-- EXCERPTED TEXT follows --

Howies Battle on the Beach/UK Fatbike Champs 2014

I was sure I’d read somewhere that being blasted in the face at high-speed by sand and being sprayed with salt water was good for the complexion. But then I’ve seen loads of craggy old fishermen with skin like a chimpanzee’s private bits so maybe salt-based exfoliator isn’t good after all. Especially when mixed with sunshine, wind and sweat. I bet those craggy ‘old’ fishermen are only in their early thirties as well. The equivalent of the ‘hard paper round’ bloke who’s really twenty years younger than he looks. Like an idiot, every village has got a Hard Paper Round Man.

I concluded, while I was being blasted in the face by the aforementioned sand, wind, rays of UV and salt that this probably wasn’t ideal if I wanted to keep my youthful good looks. Stop sniggering. The alternative was to ride my bike just a little bit over to the left, away from the spray from the wheel in front, straight into the block headwind that was howling across the beach. I’d be getting sprayed less, but it’d be lonely and quite a lot slower.

-- EXCERPTED TEXT concluded --
-- GIVEN DATA follows --

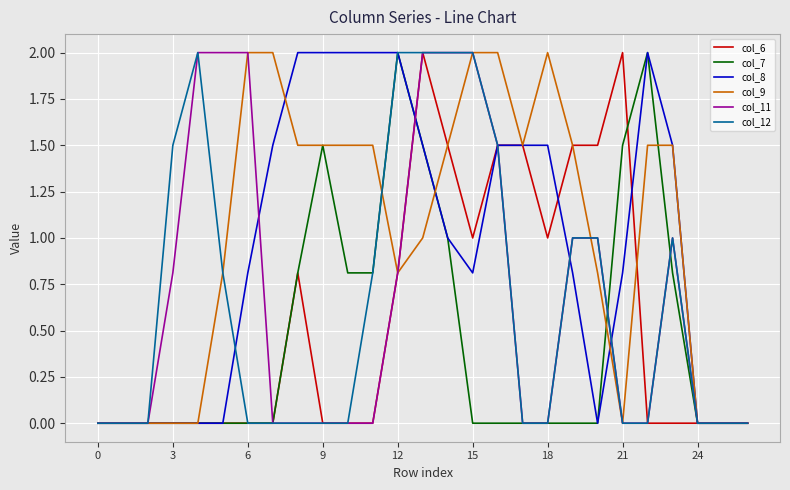

What is the greatest value displayed?

2.0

-- GIVEN DATA concluded --

→ TASK GOAL
In the Battle on the Beach text, what does the writer say every village has?

→ REPLY
A Hard Paper Round Man.